Methylation status regulates LPL expression in CLL

ABREU CECILIA; MORENO PILAR; PALACIOS FLORENCIA; BORGE MERCEDES; MORANDE PABLO; LANDONI ANA INÉS; GABÚS RAÚL; DIGHIERO G; GIORDANO MIRTA; GAMBERALE ROMINA; OPPEZZO PABLO

LEUKEMIA AND LYMPHOMA

TAYLOR & FRANCIS LTD

Lugar: Londres; Año: 2012

1042-8194

Although, it has traditionally been assumed that CLL is the consequence of long lived tumor cell accumulation, evidences indicate that disease evolution results from the balance between proliferating cells in specialized tissue microenvironment and circulating cells resisting apoptosis [13]. This equilibrium is finely tuned by a set of surface molecules expressed by CLL B cells and modulated in response to environment signals [14]. The high expression of LPL gene in Um CLL B-cells is a very interesting observation because there is no expression of LPL in normal B cells. This infidel expression, constitutes not only a suitable prognostic marker to study disease prognosis but could also be helpful to understand the heterogeneous proliferative behavior of  CLL disease.
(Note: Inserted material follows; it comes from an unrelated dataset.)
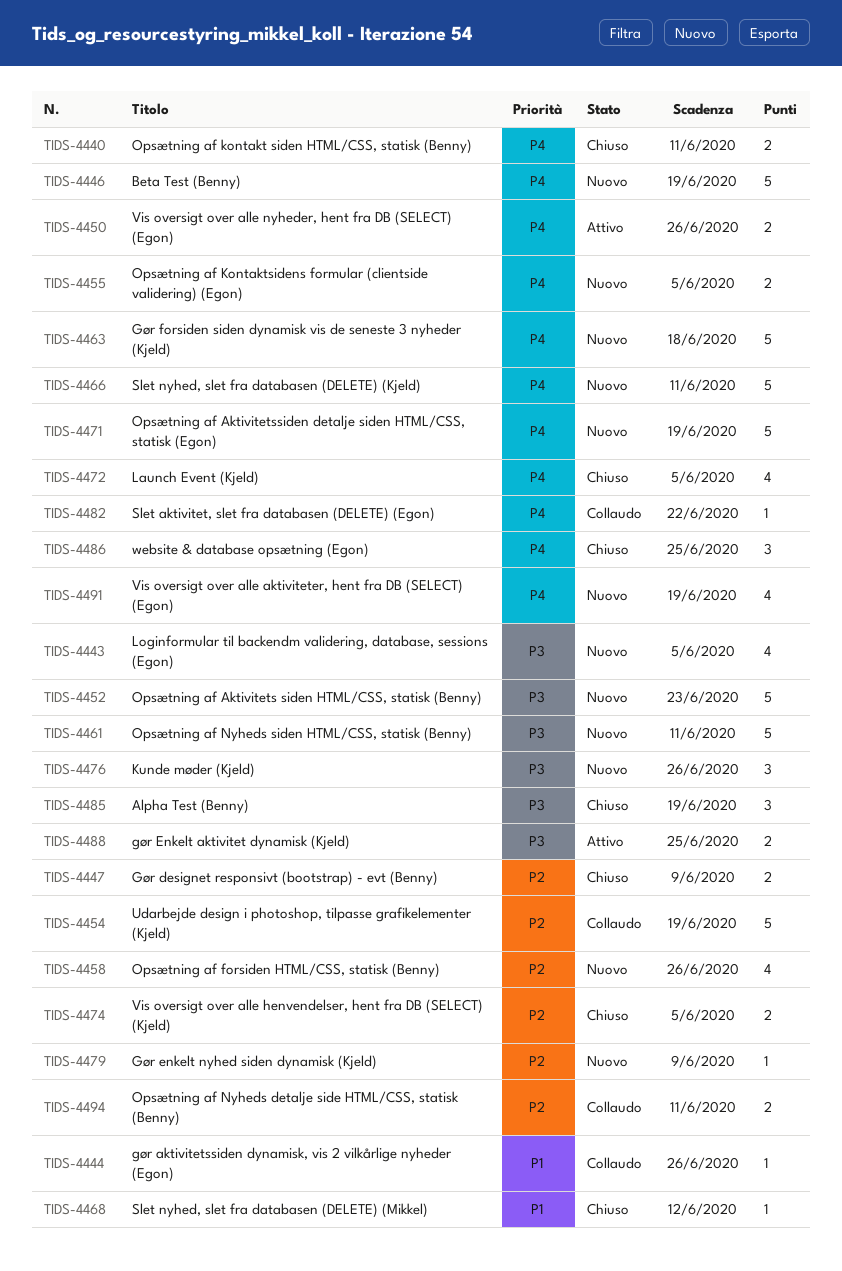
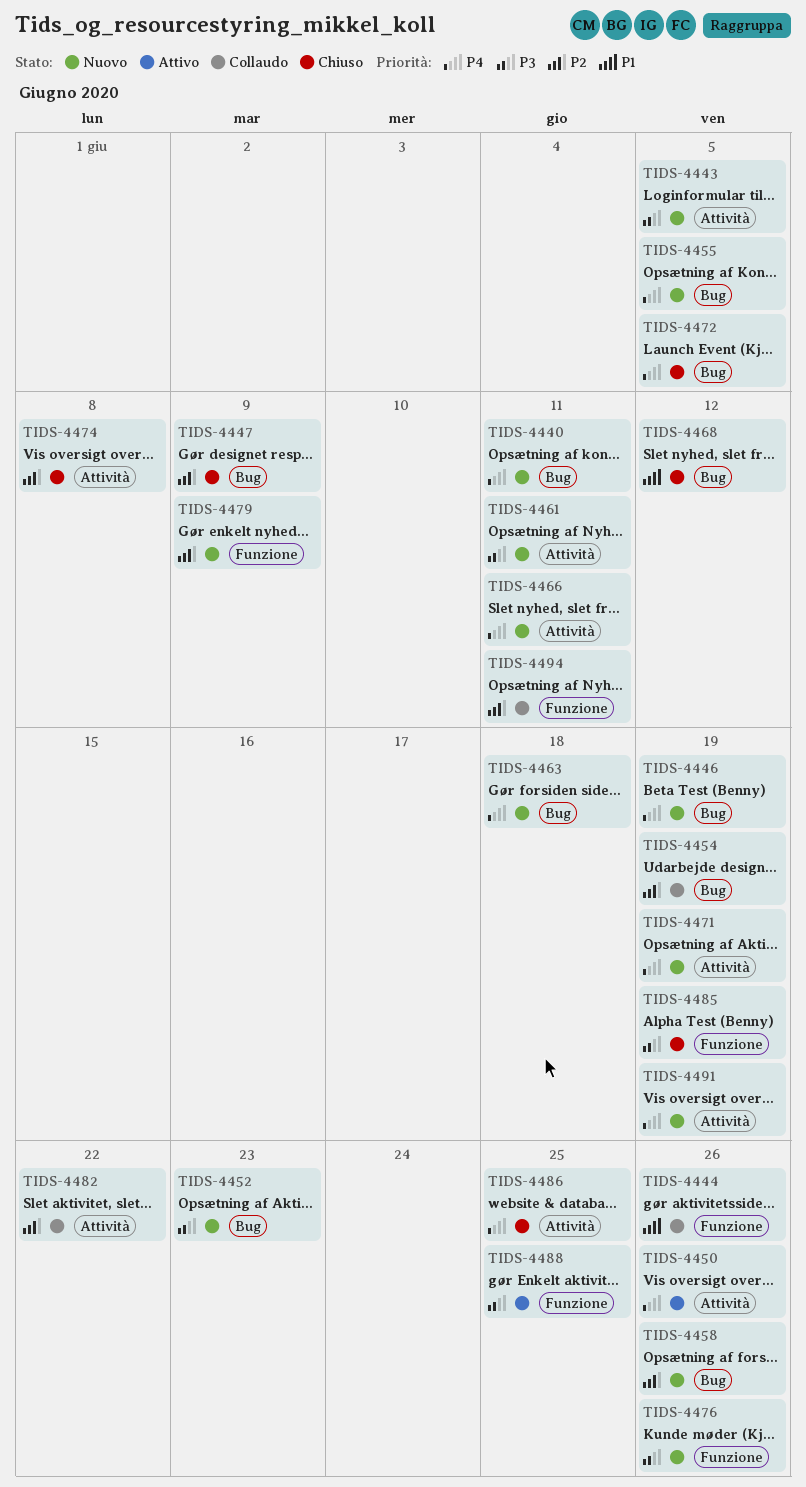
TIDS-4440, status: Chiuso -> Nuovo
TIDS-4474, due: Jun 5 -> Jun 8
TIDS-4482, priority: P4 -> P2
At physiological levels, the largest expression of LPL gene has been reported in adipose tissue, skeletal muscle, heart tissue, dendritic cells and CD33 myeloid cells [9]. LPL is a protein located on the luminal side of the vessel wall, where it is anchored to heparan sulfate proteoglycans and contains binding sites for heparan sulfate chains and apoproteins [15]. Furthermore, LPL has a bridging function in the formation of a trimolecular complex including a lipoprotein particle, LPL and heparan sulfate proteoglycans from different cells [15]. This role is an interesting characteristic, because independently of its catalytically function, LPL expression in Um CLL patients may be associated with cell spreading and migration functions of a tumoral proliferative cell subset [5,15]. If it is the case, LPL might also act as a crosstalk factor facilitating specific interactions with accessory cells in the tissue microenvironments.             In this study, we investigated whether LPL expression could be related to epigenetic changes in the CpG island of this gene and the putative role of microenvironment signaling in the induction of this epigenetic mechanism. The results present here connect tumoral cell proliferation with epigenetic changes on the CpG island of LPL DNA suggesting that LPL expression in CLL is related with microenvironment signals that appear to induce a demethylation process in the leukemic clone. This data is supported by the fact that anomalous LPL expression is a hallmark of Um CLL patients.             In conclusion, this work shows that an epigenetic mechanism, triggered by the microenvironment, is responsible for LPL expression in CLL disease.